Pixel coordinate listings
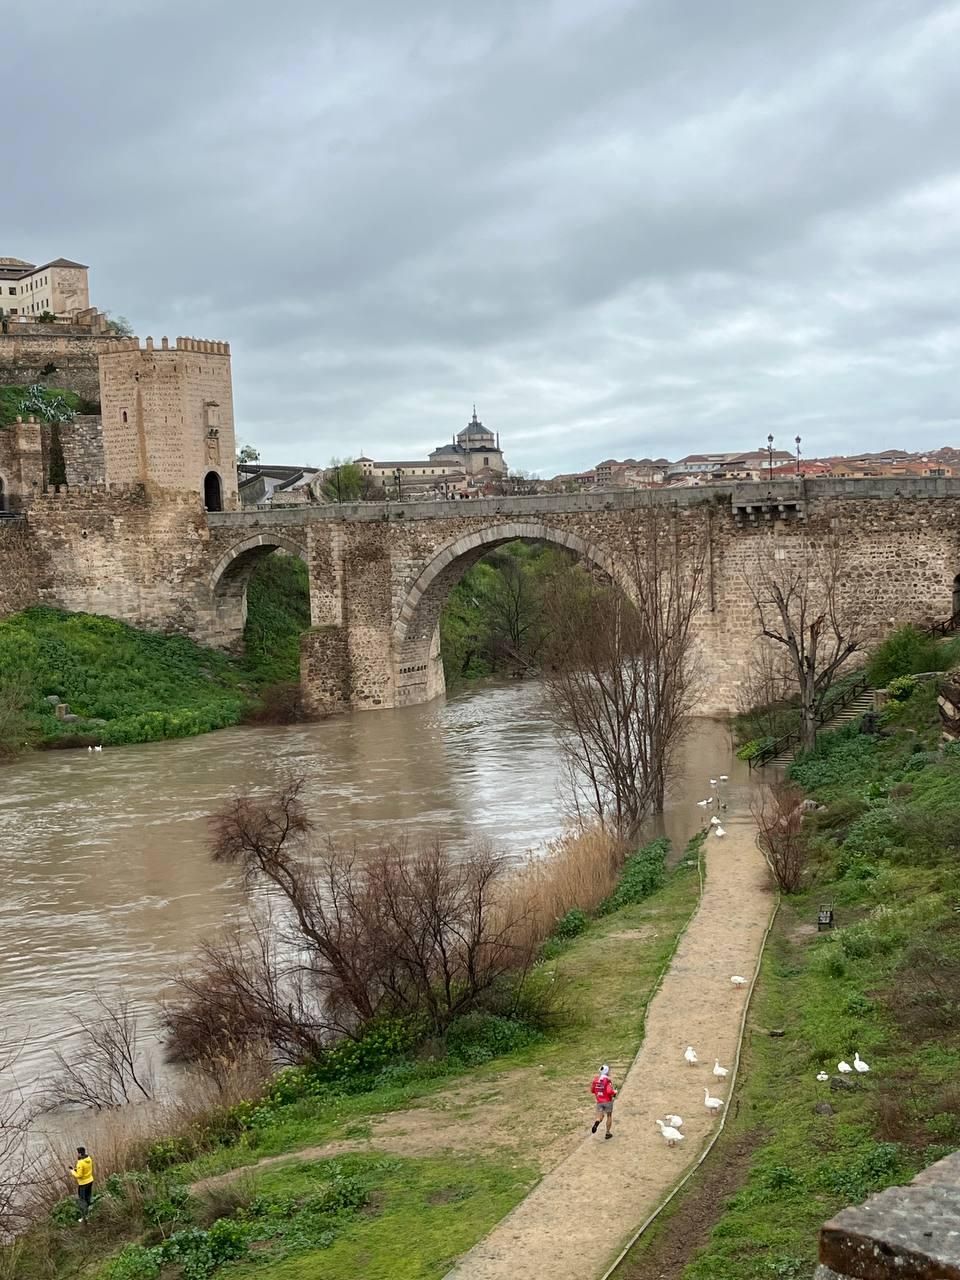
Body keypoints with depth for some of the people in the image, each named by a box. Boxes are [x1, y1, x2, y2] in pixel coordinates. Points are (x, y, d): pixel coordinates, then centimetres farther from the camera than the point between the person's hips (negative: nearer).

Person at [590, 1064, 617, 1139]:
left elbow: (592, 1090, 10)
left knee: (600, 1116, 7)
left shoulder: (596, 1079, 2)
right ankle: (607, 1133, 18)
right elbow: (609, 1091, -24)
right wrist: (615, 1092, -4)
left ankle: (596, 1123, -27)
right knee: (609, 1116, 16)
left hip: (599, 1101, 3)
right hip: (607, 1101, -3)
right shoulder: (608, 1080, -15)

==

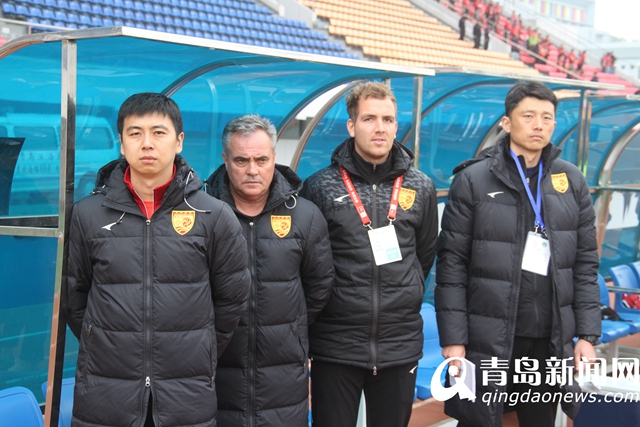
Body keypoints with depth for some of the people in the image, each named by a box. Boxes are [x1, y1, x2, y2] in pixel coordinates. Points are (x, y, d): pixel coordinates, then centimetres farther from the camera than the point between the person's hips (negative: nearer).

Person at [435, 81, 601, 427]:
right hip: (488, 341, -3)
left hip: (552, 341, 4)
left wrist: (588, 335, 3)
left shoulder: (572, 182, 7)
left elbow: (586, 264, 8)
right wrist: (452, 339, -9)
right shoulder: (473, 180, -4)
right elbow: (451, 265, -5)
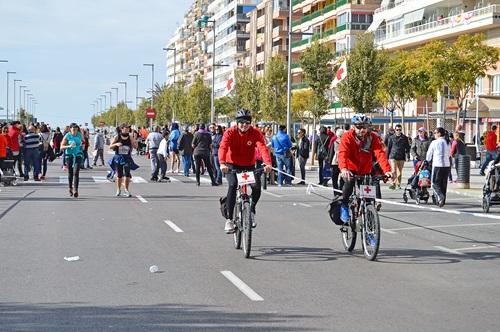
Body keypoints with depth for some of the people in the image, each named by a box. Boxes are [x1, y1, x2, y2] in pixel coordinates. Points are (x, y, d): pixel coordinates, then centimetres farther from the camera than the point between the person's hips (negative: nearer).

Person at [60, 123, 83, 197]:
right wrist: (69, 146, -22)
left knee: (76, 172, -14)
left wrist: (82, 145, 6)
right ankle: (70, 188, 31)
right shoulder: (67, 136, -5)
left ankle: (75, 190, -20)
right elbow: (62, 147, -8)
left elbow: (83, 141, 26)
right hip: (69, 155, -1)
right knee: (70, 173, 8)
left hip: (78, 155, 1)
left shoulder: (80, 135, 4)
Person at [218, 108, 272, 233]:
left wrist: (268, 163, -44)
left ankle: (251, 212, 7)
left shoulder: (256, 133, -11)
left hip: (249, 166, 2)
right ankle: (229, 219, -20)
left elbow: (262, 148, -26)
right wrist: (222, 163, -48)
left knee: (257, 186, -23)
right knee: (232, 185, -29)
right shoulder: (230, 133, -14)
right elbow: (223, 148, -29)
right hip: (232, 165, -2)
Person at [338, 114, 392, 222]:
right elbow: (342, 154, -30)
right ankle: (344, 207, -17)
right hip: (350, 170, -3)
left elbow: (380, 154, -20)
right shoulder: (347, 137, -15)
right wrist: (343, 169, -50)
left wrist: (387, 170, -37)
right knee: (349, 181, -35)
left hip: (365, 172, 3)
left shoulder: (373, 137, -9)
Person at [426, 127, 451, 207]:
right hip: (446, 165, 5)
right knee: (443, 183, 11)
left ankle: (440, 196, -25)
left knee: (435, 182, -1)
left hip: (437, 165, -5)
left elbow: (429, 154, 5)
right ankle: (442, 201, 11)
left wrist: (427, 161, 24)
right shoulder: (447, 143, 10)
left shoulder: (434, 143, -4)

---

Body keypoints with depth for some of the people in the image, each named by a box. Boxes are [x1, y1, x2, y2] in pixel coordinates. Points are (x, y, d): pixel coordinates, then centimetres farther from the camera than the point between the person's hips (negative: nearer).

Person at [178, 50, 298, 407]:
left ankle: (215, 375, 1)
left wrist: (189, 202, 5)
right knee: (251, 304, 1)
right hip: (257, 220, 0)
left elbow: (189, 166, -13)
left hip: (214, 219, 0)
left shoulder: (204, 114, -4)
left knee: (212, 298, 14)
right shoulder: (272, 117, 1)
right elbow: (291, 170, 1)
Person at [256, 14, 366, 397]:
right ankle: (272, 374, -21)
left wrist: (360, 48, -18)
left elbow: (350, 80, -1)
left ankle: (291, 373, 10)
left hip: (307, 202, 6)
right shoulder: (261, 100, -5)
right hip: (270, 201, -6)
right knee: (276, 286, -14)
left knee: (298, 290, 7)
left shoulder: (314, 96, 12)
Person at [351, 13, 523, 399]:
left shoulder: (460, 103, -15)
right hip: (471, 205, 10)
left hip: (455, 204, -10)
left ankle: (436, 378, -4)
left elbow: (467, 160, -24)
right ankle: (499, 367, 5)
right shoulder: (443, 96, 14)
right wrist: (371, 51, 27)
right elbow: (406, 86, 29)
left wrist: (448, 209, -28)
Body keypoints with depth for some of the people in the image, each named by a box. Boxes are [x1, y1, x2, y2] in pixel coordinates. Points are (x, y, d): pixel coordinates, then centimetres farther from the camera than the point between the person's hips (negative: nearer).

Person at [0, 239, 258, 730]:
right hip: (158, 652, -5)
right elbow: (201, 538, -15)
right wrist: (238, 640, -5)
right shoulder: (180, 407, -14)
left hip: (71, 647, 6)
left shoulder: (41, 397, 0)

WORK REQUEST: Every line above from the line with "right hip: (270, 201, -6)" to the line with "left shoulder: (41, 397, 0)" is wanted, ends included; write them out exactly and add no other line.

YOUR SOLUTION:
right hip: (270, 201, -6)
right knee: (276, 286, -14)
left knee: (298, 290, 7)
left shoulder: (314, 96, 12)
Person at [351, 13, 523, 399]:
left shoulder: (460, 103, -15)
right hip: (471, 205, 10)
left hip: (455, 204, -10)
left ankle: (436, 378, -4)
left elbow: (467, 160, -24)
right ankle: (499, 367, 5)
right shoulder: (443, 96, 14)
right wrist: (371, 51, 27)
right elbow: (406, 86, 29)
left wrist: (448, 209, -28)
Body keypoints with depth for some of the people in the image, each named by a box. Boxes are [x1, y1, x2, y2] in pixel coordinates. Points are (x, y, d): pixel coordinates, then centimetres farther from the camera than the point between the person's hips (negative: nearer).

Person at [0, 239, 258, 730]:
right hip: (158, 652, -5)
right elbow: (201, 538, -15)
right wrist: (238, 640, -5)
right shoulder: (180, 407, -14)
left hip: (71, 647, 6)
left shoulder: (41, 397, 0)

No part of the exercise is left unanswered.